Saúde

Ansiedade cresce entre adolescentes e acende alerta sobre saúde mental

A assistência a adolescentes com transtornos de ansiedade no Sistema Único de Saúde (SUS) têm aumentado, segundo a série histórica mais recente dos registros da Rede de Atenção Psicossocial (RAPS), disponibilizada pelo DataSUS. Em 2023, a taxa chegou a 125,8 atendimentos por 100 mil habitantes entre a população de 10 a 14 anos e a 157 entre adolescentes de 15 a 19 anos, acima da taxa observada entre adultos, que foi de 112,5 por 100 mil habitantes.

O cenário nacional acende um alerta também em Minas Gerais. “Temos observado um aumento das queixas e dos sintomas de ansiedade na população em geral, e os adolescentes fazem parte desse cenário”, afirma o psicólogo e professor da Una, Felipe Viegas Tameirão. A instituição integra a Ânima Educação – o maior e mais inovador ecossistema de ensino de qualidade do Brasil.

Como forma de ampliar o acesso ao cuidado em saúde mental, as Clínicas Integradas de Saúde da Una oferecem atendimentos psicológicos à comunidade por valores acessíveis em diferentes cidades. Mais informações sobre endereços, horários e formas de agendamento podem ser verificadas neste link. As consultas são realizadas por estudantes da instituição, sob supervisão de professores, unindo o ensino à prática.

Do ponto de vista da psicologia, a ansiedade resulta da interação entre fatores biológicos, emocionais, familiares, sociais e culturais. Pressão por desempenho acadêmico, mudanças nas relações sociais, exposição constante às redes sociais, piora do sono, redução das atividades físicas e dificuldades familiares estão entre os fatores.

Férias escolares também exigem atenção

Mesmo em períodos de férias, como no recesso do mês de julho, os sintomas não necessariamente desaparecem. A mudança da rotina, a ausência das atividades escolares, o aumento do tempo diante das telas e a expectativa em relação ao retorno às aulas podem interferir no bem-estar emocional de alguns adolescentes. “Também vivemos uma cultura marcada pela comparação permanente, pela rapidez das informações e pela sensação de que é preciso estar sempre produzindo, correspondendo às expectativas ou sendo aprovado pelos outros”, pontua o professor da Una, Felipe Tameirão.

Segundo o especialista, cada adolescente responde a essas experiências de maneira diferente, considerando a trajetória pessoal, os recursos emocionais e a qualidade das relações de apoio. Por isso, explicações simplistas ou a tentativa de atribuir o problema a apenas um fator podem dificultar a compreensão do quadro. “Sentir ansiedade antes de provas, apresentações, viagens ou mudanças importantes é uma reação comum e desempenha uma função de preparação diante de desafios”, destaca.

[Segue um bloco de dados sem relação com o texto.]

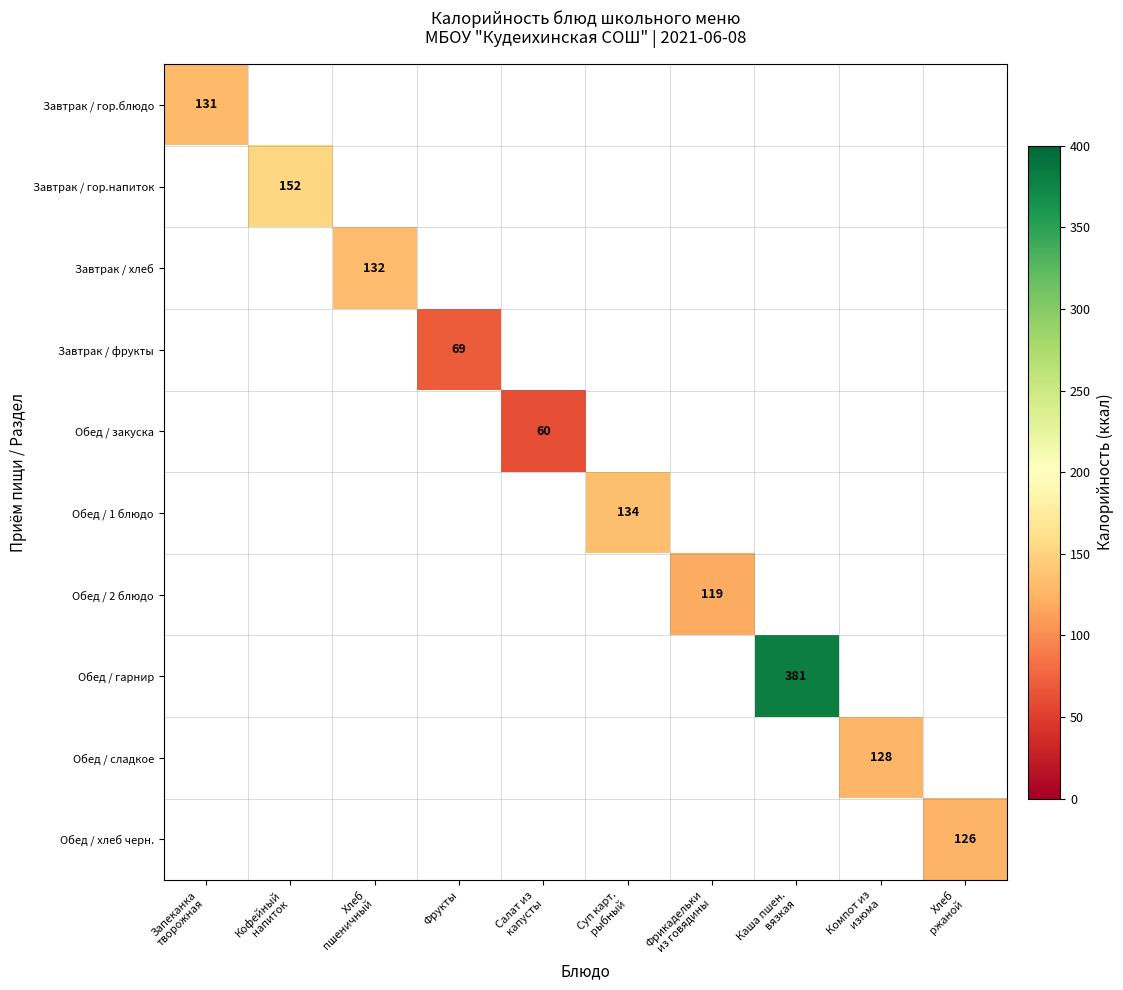

What is the maximum value shown in the chart?

381.0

Para as famílias, o principal sinal de alerta é a alteração significativa no funcionamento habitual do adolescente. Entre os sinais de alerta estão isolamento social crescente, irritabilidade persistente, alterações importantes no sono ou no apetite, perda de interesse por atividades antes prazerosas, preocupações excessivas e crises frequentes. Sintomas físicos recorrentes, como dores de cabeça e dores abdominais sem causa médica identificada, também podem estar relacionados ao sofrimento emocional.

Aspectos que podem influenciar a ansiedade entre adolescentes

  • Comparação constante e busca de validação nas redes sociais;
  • Uso de telas até tarde e prejuízo à qualidade do sono;
  • Pressão por desempenho acadêmico e social;
  • Redução da prática de atividades físicas;
  • Mudanças na rotina e dificuldades nas relações familiares.

“Mais do que um sintoma isolado, o principal critério é observar se esse sofrimento está comprometendo a rotina, as relações familiares, a convivência com os amigos ou o desempenho escolar. Quando isso acontece, é importante buscar uma avaliação profissional”, orienta o professor.

O atendimento precoce pode contribuir para reduzir o sofrimento emocional e favorecer o desenvolvimento saudável de crianças e adolescentes.